此刻路边的树,在狂风下倔强地摇动着,叶子随风飘着,路灯下也不见一个人影。陈宇刚走到街头,一股寒意即刻袭来,随着一道闪电划破黑暗,天开始淅淅沥沥的下起了雨。陈宇回头望着法院,想着肯定是航班的原因,母亲不可能扔下自己和爸爸不管,一直以来,他只知道父母全世界到处飞,没想到会出这种事……想到这,陈宇不知该如何是好,孤独感即刻萦绕在心头。

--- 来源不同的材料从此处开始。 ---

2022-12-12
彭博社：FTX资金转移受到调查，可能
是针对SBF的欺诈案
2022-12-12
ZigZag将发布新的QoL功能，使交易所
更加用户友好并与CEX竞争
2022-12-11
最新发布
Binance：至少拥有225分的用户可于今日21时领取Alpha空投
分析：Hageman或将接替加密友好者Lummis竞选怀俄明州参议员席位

听到鸣笛声,只见一辆车停在了不远处。陈明凯打着伞下了车,雨也逐渐大了起来,“阿宇,终于找到你了,你手机怎么打不通!”
陈宇失魂落魄得在雨中站着,就像那天自己去参加跆拳道比赛,无人为自己庆贺一样,就像那天出事,即使死了,也无人问津一样,陈宇流着泪,“哥,我妈是不是不会来了?”

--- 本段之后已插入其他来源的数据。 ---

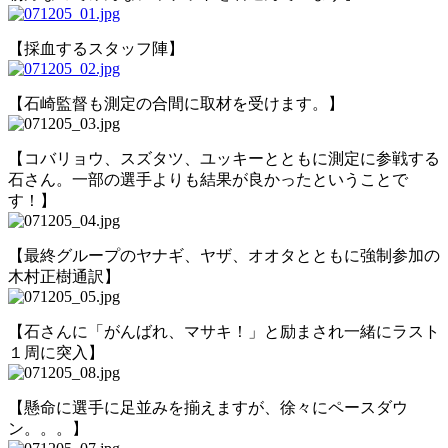
【採血するスタッフ陣】
【石崎監督も測定の合間に取材を受けます。】
【コバリョウ、スズタツ、ユッキーとともに測定に参戦する
石さん。一部の選手よりも結果が良かったということで
す！】
【最終グループのヤナギ、ヤザ、オオタとともに強制参加の
木村正樹通訳】
【石さんに「がんばれ、マサキ！」と励まされ一緒にラスト
１周に突入】
【懸命に選手に足並みを揃えますが、徐々にペースダウ
ン。。。】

陈明凯犹豫了一会,将自己的外套给弟弟披上,“别瞎想了,肯定是天气的原因,航班才一直没有消息。再说,法院不是通知延审了吗?别急,先回家!”
陈宇打着寒颤随着哥哥上了车,呆呆地望着窗外,雨大的就仿佛要吞噬整个都市一般,他实在疲惫不堪,精神再也支持不住,靠着后座进入了梦乡。不知过了多久,伴随着电闪雷鸣的声音,陈宇惊吓着醒了过来,他看着车缓速行驶着,很庆幸自己的情绪越来越稳定,没有像以前一样崩溃。
听到陈明凯提醒着到家了,只见车转进了社区,停在了楼下,陈宇随着陈明凯上了楼,刚出电梯门,就看见自家门上已经贴了封条。
陈明凯左右看了看悄悄地揭了下来,示意弟弟进去,让他把需要的东西都带上,先暂时去跟他住。在哥哥的守护下,陈宇收拾出两大行李箱,最终像个贼一样非常忐忑地离开了家。